# Definition:Disjunction

## Definition

Disjunction is a binary connective written symbolically as $p \lor q$ whose behaviour is as follows:

$p \lor q$

is defined as:

Either $p$ is true or $q$ is true or possibly both.

This is called the disjunction of $p$ and $q$.

$p \lor q$ is voiced:

$p$ or $q$

### General Definition

Let $p_1, p_2, \ldots, p_n$ be statements.

The disjunction of $p_1, p_2, \ldots, p_n$ is defined as:

$\displaystyle \bigvee_{i \mathop = 1}^n \ p_i = \begin{cases} p_1 & : n = 1 \\ & \\ \displaystyle \paren {\bigvee_{i \mathop = 1}^{n - 1} \ p_i} \lor p_n & : n > 1 \end{cases}$

That is:

$\displaystyle \bigvee_{i \mathop = 1}^n \ p_i = p_1 \lor p_2 \lor \cdots \lor p_{n - 1} \lor p_n$

In terms of the set $P = \set {p_1, \ldots, p_n}$ this can also be rendered:

$\displaystyle \bigvee P$

and is referred to as the disjunction of $P$.

### Truth Function

The disjunction connective defines the truth function $f^\lor$ as follows:

 $\displaystyle f^\lor \left({F, F}\right)$ $=$ $\displaystyle F$ $\displaystyle f^\lor \left({F, T}\right)$ $=$ $\displaystyle T$ $\displaystyle f^\lor \left({T, F}\right)$ $=$ $\displaystyle T$ $\displaystyle f^\lor \left({T, T}\right)$ $=$ $\displaystyle T$

### Truth Table

The characteristic truth table of the logical disjunction operator $p \lor q$ is as follows:

$\begin{array}{|cc||c|} \hline p & q & p \lor q \\ \hline F & F & F \\ F & T & T \\ T & F & T \\ T & T & T \\ \hline \end{array}$

### Boolean Interpretation

The truth value of $\mathbf A \lor \mathbf B$ under a boolean interpretation $v$ is given by:

$v \left({\mathbf A \lor \mathbf B}\right) = \begin{cases} T & : v \left({\mathbf A}\right) = T \text{ or } v \left({\mathbf B}\right) = T \\ F & : \text{otherwise} \end{cases}$

## Disjunct

The substatements $p$ and $q$ are known as the disjuncts, or the members of the disjunction.

## Notational Variants

Various symbols are encountered that denote the concept of disjunction:

Symbol Origin Known as
$p \lor q$ 1910: Alfred North Whitehead and Bertrand Russell: Principia Mathematica vee or vel
$p\ \mathsf{OR} \ q$
$p + q$
$\operatorname A p q$ Łukasiewicz's Polish notation

## Also known as

The disjunction is also known as the logical sum.

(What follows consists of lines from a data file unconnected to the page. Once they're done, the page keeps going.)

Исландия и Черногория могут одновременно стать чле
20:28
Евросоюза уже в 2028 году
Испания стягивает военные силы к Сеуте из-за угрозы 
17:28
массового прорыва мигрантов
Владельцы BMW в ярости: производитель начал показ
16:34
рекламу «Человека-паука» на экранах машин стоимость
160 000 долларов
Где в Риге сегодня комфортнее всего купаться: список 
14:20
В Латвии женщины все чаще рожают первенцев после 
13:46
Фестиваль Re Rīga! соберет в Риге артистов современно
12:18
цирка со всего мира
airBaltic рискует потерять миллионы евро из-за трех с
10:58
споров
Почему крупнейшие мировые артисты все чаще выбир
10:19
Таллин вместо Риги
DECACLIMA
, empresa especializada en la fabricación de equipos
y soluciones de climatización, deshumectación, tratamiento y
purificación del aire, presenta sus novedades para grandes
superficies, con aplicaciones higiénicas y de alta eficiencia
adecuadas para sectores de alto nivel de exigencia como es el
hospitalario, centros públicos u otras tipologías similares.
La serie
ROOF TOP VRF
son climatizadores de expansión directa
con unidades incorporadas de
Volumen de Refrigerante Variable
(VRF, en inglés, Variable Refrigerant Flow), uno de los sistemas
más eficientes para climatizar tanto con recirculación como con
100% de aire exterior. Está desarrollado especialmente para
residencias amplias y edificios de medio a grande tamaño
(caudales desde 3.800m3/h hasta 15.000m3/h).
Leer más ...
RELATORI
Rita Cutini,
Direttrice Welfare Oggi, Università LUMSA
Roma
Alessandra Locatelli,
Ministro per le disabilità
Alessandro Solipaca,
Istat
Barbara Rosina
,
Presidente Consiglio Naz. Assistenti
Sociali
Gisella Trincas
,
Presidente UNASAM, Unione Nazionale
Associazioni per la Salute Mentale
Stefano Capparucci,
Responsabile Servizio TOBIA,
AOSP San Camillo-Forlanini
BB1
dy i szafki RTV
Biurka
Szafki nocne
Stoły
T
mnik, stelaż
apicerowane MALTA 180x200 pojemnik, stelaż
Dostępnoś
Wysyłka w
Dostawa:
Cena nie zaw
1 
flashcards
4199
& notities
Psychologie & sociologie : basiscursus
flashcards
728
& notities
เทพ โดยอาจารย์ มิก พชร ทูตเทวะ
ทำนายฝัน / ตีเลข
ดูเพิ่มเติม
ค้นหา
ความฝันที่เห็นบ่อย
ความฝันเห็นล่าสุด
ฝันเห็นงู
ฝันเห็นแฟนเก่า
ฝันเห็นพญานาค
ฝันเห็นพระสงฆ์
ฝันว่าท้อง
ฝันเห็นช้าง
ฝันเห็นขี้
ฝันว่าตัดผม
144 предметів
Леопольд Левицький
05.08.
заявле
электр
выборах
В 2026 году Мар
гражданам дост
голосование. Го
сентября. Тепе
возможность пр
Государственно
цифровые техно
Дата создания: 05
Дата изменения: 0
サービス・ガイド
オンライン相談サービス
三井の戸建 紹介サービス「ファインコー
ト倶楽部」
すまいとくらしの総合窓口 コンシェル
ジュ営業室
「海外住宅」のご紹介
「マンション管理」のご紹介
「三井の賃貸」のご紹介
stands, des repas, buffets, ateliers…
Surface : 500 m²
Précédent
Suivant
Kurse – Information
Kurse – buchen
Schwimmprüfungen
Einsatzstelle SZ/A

The symbol $\lor$ comes from the first letter of the Classical Latin vel.

This usage of or, that allows the case where both disjuncts are true, is called inclusive or, or the inclusive disjunction. In natural language the term and/or is often seen, especially in the case of legal documents.

Some sources refer to this as the weak or, where the strong or is used in the sense of the exclusive or.

$p \lor q$ is also called the logical alternation, or just alternation, of $p$ and $q$.

Treatments which consider logical connectives as functions may refer to this operator as the disjunctive function.